Enfin, une troisième et dernière infusion vient faire ressortir quelque chose de plus "frais" dans la parfum. La liqueur, avec cette fois une douce astringence, et se fait maintenant aérienne, très lisse, un vrai plaisir pour la gorge. La longueur est toujours au rendez-vous.
Un très très beau petit thé, qui n'a peut être pas toute la complexité qu'ont d'autres Hon.yama, mais qui pourtant possède déjà force et douceur, pour un prix tout à fait raisonnable.
En continuant à suivre en amont la rivière Warashina, la route nous fait finalement quitter le cour d'eau pour grimper dans la montagne, avec gravas au milieu du chemin, singes, et des espèces de chamois japonais. Cette "route" à flanc de montagne nous conduit vers Ôkawa, puis Ôma.
C'est là, à 650-700m d'altitude que M. Nakamura travaille. Dans cet environnement il produit l'un des plus tardifs des thés de Shizuoka. Fin mai, ses récoltes viennent de commencer et ne finirons que début juin.
Ce sencha, cultivar Yabukita montre d'emblée plus de complexité avec des feuilles au parfum vif, sucré, avec une impression "sauvage", un quelque de chose d'humus, et minérale aussi.
Si l'on choisi de le préparer avec de l'eau tiédie, ne pas hésiter à dépasser la minute d'infusion. Mais c'est un thé qui montrera aussi beaucoup de richesse avec de l'eau bien chaude.
C'est ce profil des thé de montagne que j'aime, avec un parfum fort de sucre et de tourbe. Quelque chose de riche au sens culinaire du terme, et qui pourtant, une fois en bouche se montre d'une grande délicatesse. Non pas que ce ne soit plein de goût, bien au contraire, mais la liqueur n'est pas lourde, et quelle velouté dans la gorge !

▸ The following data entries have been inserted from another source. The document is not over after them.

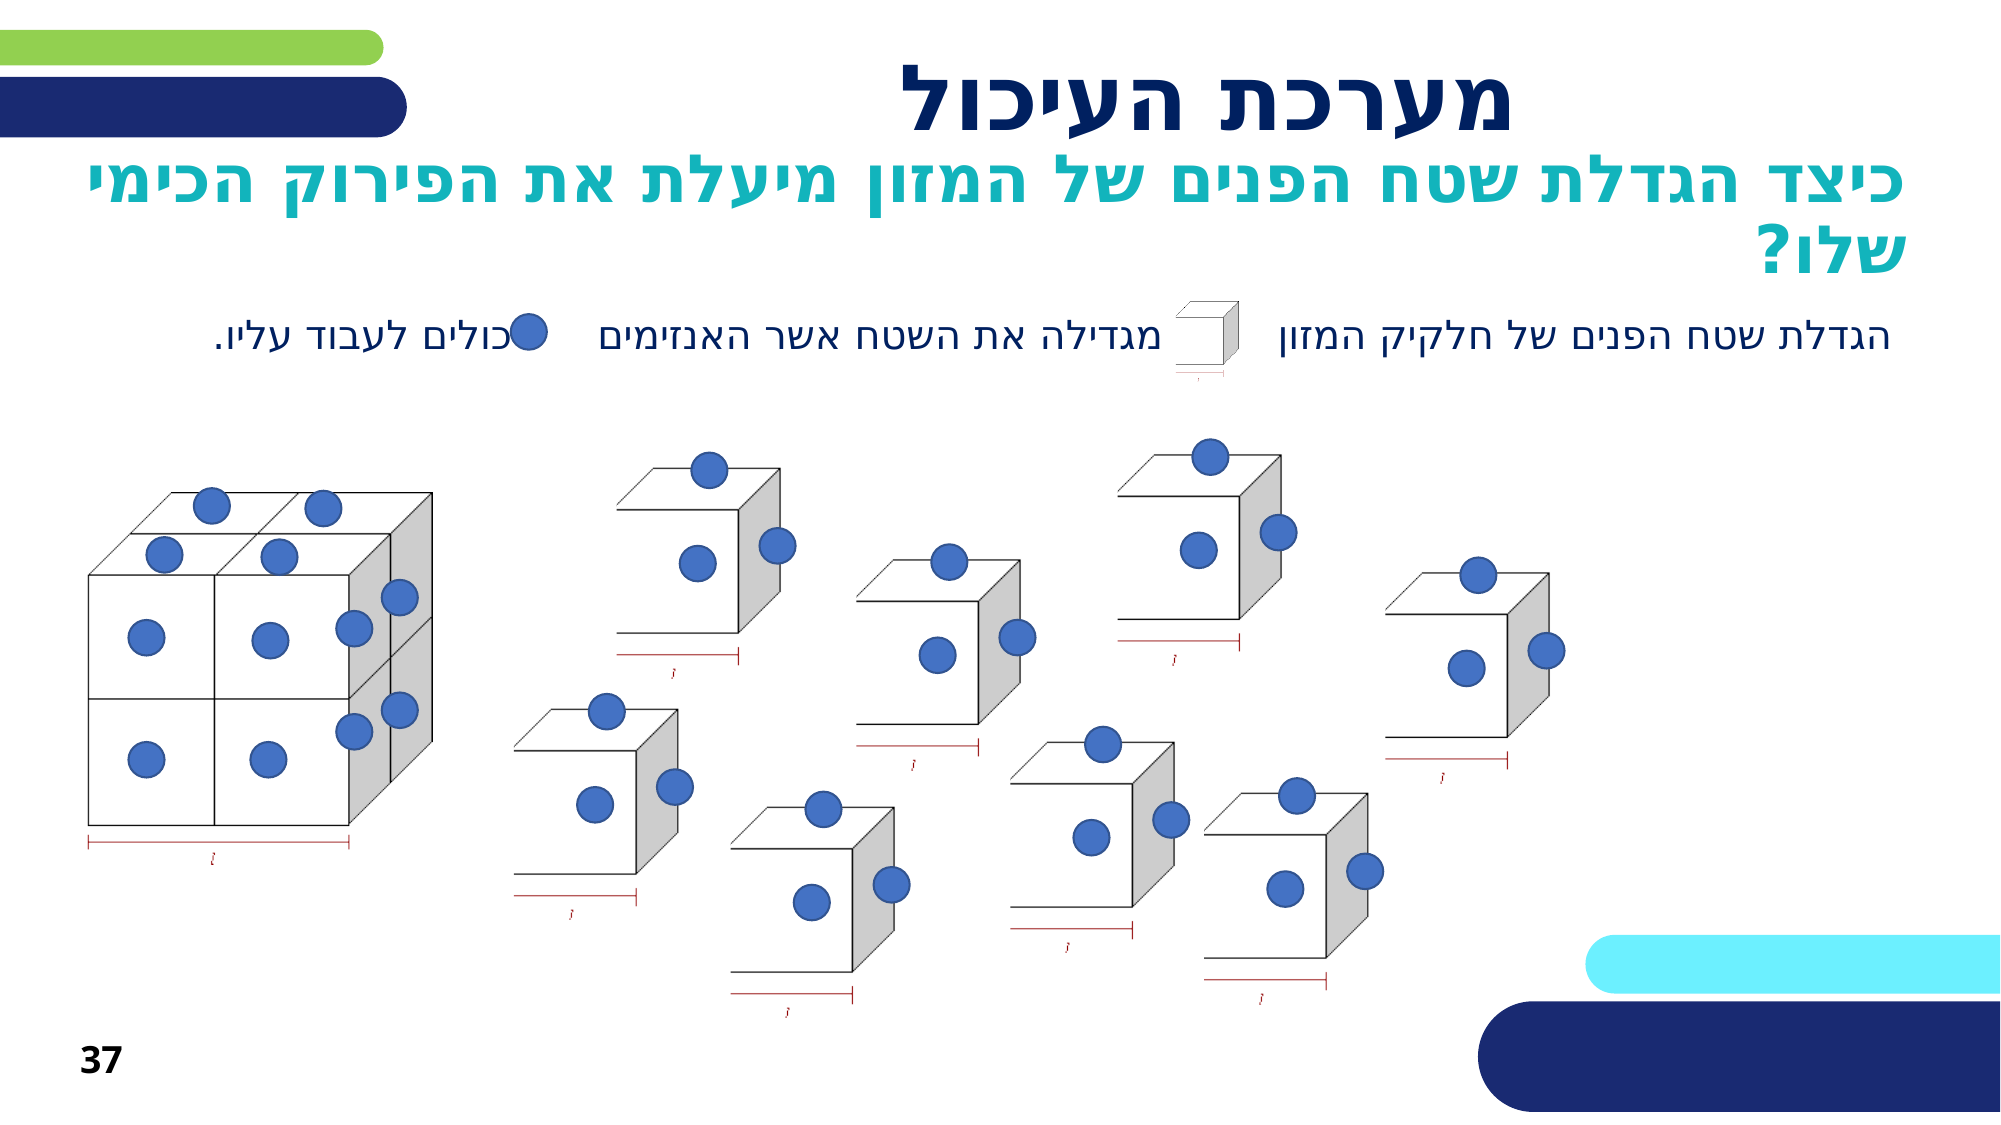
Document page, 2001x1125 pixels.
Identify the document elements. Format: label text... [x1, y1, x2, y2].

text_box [1117, 435, 1323, 666]
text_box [52, 488, 435, 866]
list כיצד הגדלת שטח הפנים של המזון מיעלת את הפירוק הכימי שלו? [52, 172, 1953, 261]
title מערכת העיכול [418, 34, 2000, 154]
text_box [510, 293, 1255, 382]
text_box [730, 787, 936, 1018]
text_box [856, 540, 1062, 771]
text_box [513, 689, 719, 920]
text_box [616, 448, 822, 679]
list הגדלת שטח הפנים של חלקיק המזון מגדילה את השטח אשר האנזימים יכולים לעבוד עליו. [137, 278, 1922, 385]
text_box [1385, 553, 1591, 784]
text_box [1204, 773, 1409, 1005]
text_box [1010, 722, 1215, 953]
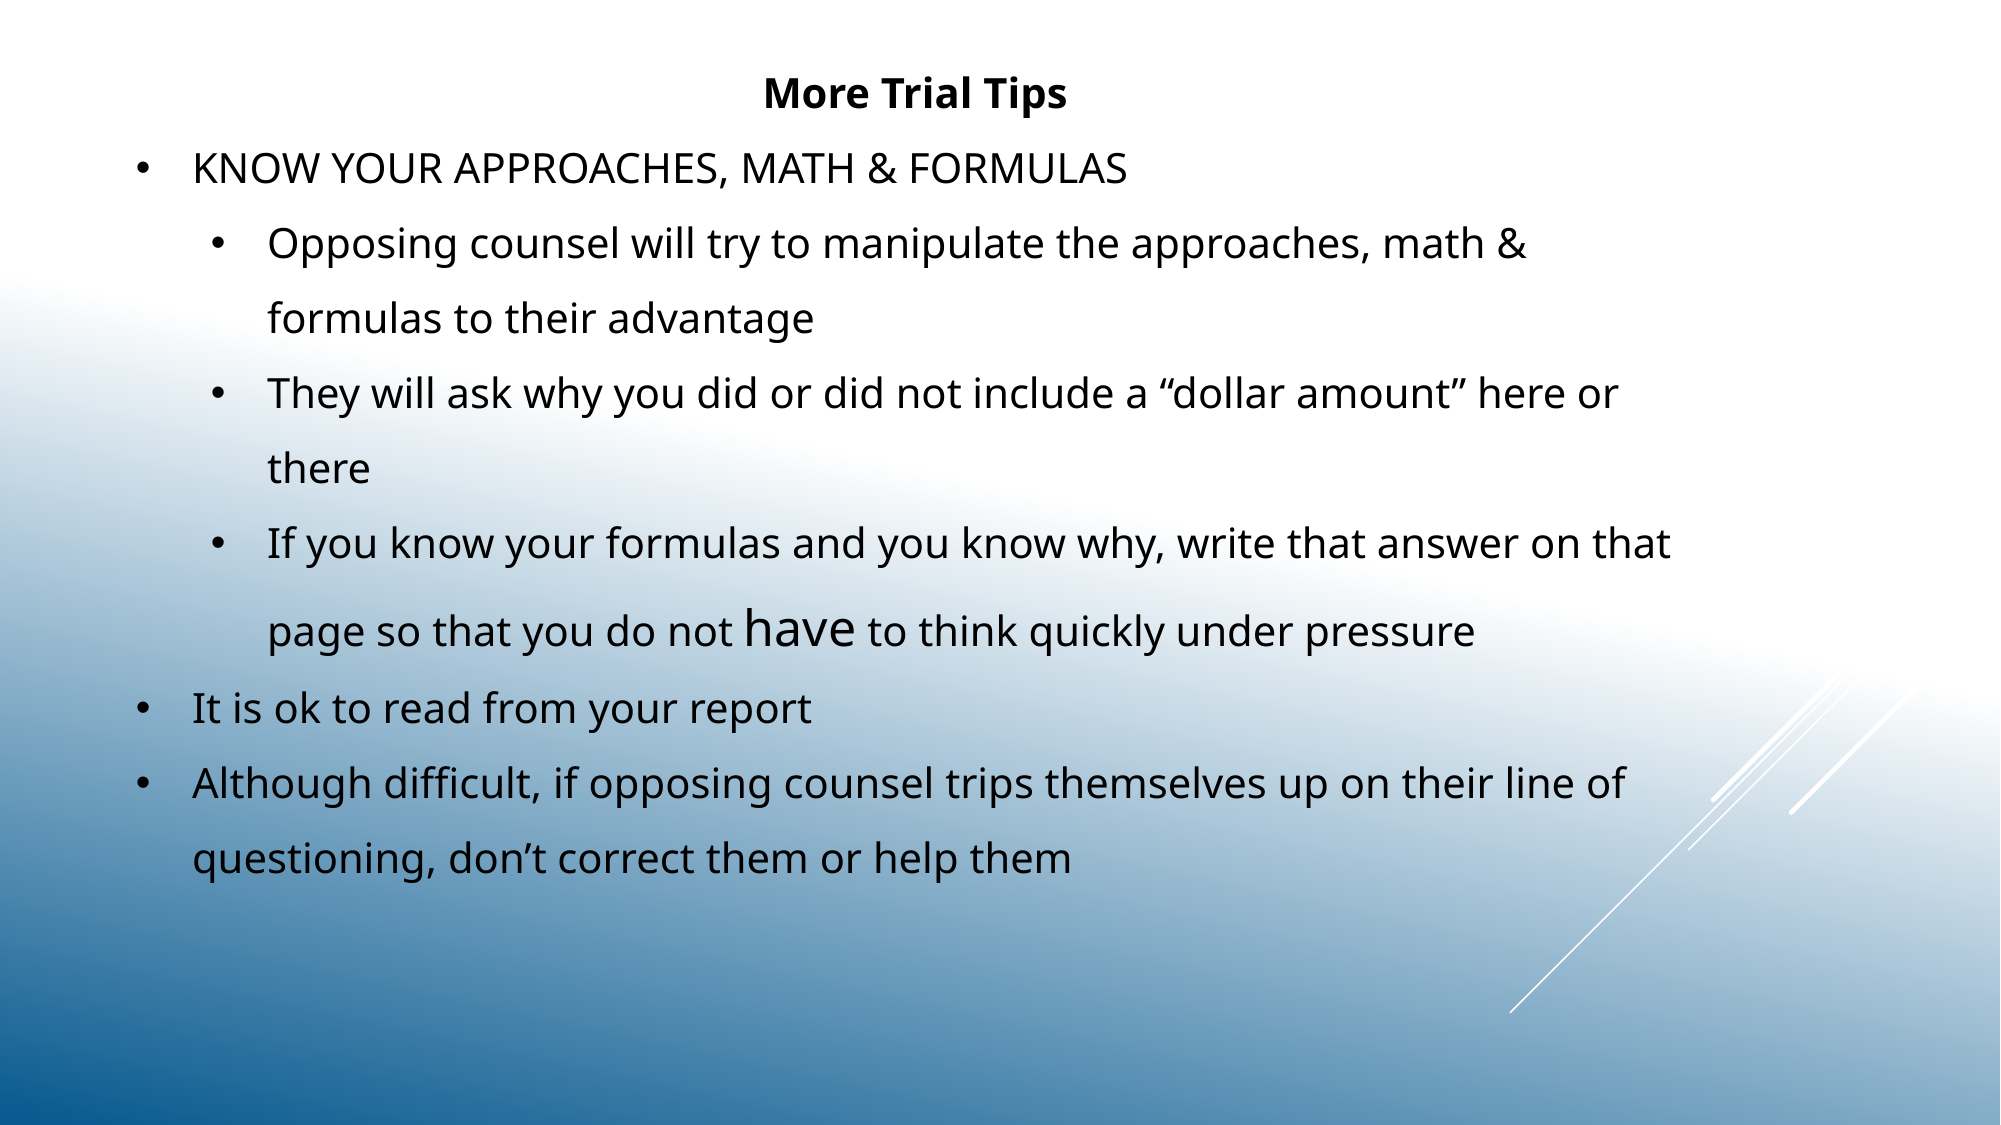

Pourtant, elle est dense cette liqueur. Elle possède du sucré, mais pas d'umami à l'excès, il y a un peu d'atringence, beaucoup d'équilibre en fait.
L'after est phénoménal ! La longueur au rendez-vous.
Bref, c'est sans lourdeur ni accroc, mais avec beaucoup de puissance.
Ce sencha de Ôkawa-Ôma garde autant force sur la deuxième infusion. Plus fruité dans le parfum, un brin plus floral en bouche.
Troisième et quatrième infusions continuent à flatter palais et gorge d'une liqueur riche et veloutée, qui se fait néanmoins légèrement tannique.
Difficile de comparer avec le Warashina, mais je dirai qu'avec ce sencha, on a un thé plus riche et complexe, bien sûr, mais aussi plus masculin. Moins facile d'accès au départ, il possède néanmoins plus de possibilités, c'est aussi un thé dont on ne se lassera pas.